**ЧТО НУЖНО СДЕЛАТЬ**
Пожалуйста, допишите следующую часть отрывка о Льве Толстом и Тургеневе, начиная сразу после последнего предложения.
── ФРАГМЕНТ ДОКУМЕНТА ──
С раннего детства Николай Толстой оказывал огромное влияние на Льва Николаевича. Влияние это можно охарактеризовать, как христианское или вернее гуманитарное. Еще ребенком он увлекал братьев в область фантастических вымыслов, в которых фигурировали «любовно жмущиеся друг к другу муравейные (моравские) братья» и знаменитая зеленая палочка, на которой написана «главная тайна о том, как сделать, чтобы все люди не знали никаких несчастий, никогда не ссорились и не сердились, и были бы постоянно счастливы…»
Мягкий, деликатный, нежный образ его умного и доброго старшего брата олицетворял для него «добро», христианские влечения, самопожертвование… И понятно, каким ударом оказалась для него преждевременная и мучительная смерть именно этого кроткого человека…
Но через несколько месяцев Толстой мог уже вернуться к своим жизненным интересам. Сначала его развлекли занятия с детьми сестры, которая жила в Гиере. Потом он приступил снова к подготовке педагогических статей для будущего журнала. Это привело его к продолжению изучения постановки школьного дела во Франции, Лондоне и Германии. И, наконец, он уехал на родину, в Ясную Поляну, где ждала его школа и новые заботы по посредничеству. Рана мало-помалу зарубцевалась. Видение смерти на время ушло в подсознательную область. Но первый удар радости жизни был нанесен, и последствия его дали себя знать позднее.
Вторым испытанием (конечно, гораздо менее тяжким) была окончательная ссора с Тургеневым.
Отношения их оставались неопределенными и переменчивыми. Они виделись за границей (в 1857 году), проводили целые дни вместе, но оба боялись переходить некоторые границы сближения. В дневнике Толстой то сожалел Тургенева, то отмечал приятно проведенный с ним день, то глухо негодовал на него. Помимо расхождения во взглядах и глубокой разницы «стихий» обоих писателей, между ними, по-видимому, легла еще одна тень. Сестра Льва Николаевича, графиня Мария Николаевна Толстая была несчастлива в семейной жизни. В 1857 году она окончательно разошлась с мужем. Тургенев, ее давнишний знакомый, несмотря на близость к Виардо, не мог отказать себе в удовольствии некоторого кокетства перед умной графиней, чрезвычайно ценившей его общество. Эти отношения пугали Толстого и определенно не нравились ему.
───
── ИСХОДНЫЕ ДАННЫЕ ──
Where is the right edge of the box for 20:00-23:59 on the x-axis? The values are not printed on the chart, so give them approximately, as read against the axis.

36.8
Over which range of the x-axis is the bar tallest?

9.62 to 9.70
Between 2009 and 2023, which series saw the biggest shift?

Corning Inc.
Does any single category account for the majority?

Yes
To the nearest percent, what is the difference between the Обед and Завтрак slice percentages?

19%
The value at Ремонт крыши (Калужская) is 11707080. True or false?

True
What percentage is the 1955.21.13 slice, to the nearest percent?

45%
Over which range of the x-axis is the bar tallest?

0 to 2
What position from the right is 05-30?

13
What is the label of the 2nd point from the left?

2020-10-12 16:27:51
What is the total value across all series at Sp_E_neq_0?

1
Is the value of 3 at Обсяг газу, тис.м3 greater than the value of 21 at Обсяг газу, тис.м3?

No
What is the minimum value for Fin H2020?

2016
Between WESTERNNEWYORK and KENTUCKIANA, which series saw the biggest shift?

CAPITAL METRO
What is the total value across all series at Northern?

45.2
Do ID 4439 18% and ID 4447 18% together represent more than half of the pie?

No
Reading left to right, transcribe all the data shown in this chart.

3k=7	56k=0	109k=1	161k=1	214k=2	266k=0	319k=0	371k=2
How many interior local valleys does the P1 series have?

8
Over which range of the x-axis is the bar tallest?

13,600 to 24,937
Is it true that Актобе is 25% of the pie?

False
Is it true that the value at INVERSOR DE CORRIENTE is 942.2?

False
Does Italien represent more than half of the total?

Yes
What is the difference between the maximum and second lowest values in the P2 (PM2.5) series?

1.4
───
**ОТВЕТ НА ЗАДАНИЕ**
И все же, временами обоих писателей тянуло друг к другу. Так было и весною 1861 года. Тургенев жил в Спасском — своем Орловском имении — и кончал отделку своего лучшего романа («Отцы и дети»). Толстой заехал за Тургеневым, чтобы вместе отправиться к общему приятелю Фету. Свидание в Спасском протекало вполне мирно. За прекрасным обедом Тургенев с некоторым волнением говорил о только что конченном романе. Толстой выразил желание прочесть рукопись. После обеда хозяин заботливо устроил в гостиной подходящую обстановку: все мухи были изгнаны, к огромному дивану придвинут столик с рукописью романа, курительными принадлежностями, любимыми напитками. Тургенев, наладив все это, на цыпочках удалился из комнаты, бережно притворив дверь, чтобы ничто не могло отвлечь внимания гостя…
В полной тишине Толстой принялся за чтение. Но скоро глаза его стали смыкаться и незаметно для себя он… заснул.
Вдруг точно что-то толкнуло его. Он проснулся и увидел спину Тургенева, который выходил из комнаты.
В дальнейшем о романе не было произнесено ни слова.
Наружно в мире они приехали к Фету. И здесь на другой день утром за чайным столом разыгралась финальная сцена их отношений.
Тургенев рассказывал про воспитание своей дочери.
Толстой сделал несколько неодобрительных замечаний.
— Я вас прошу не говорить так, — воскликнул Тургенев с раздувающимися ноздрями.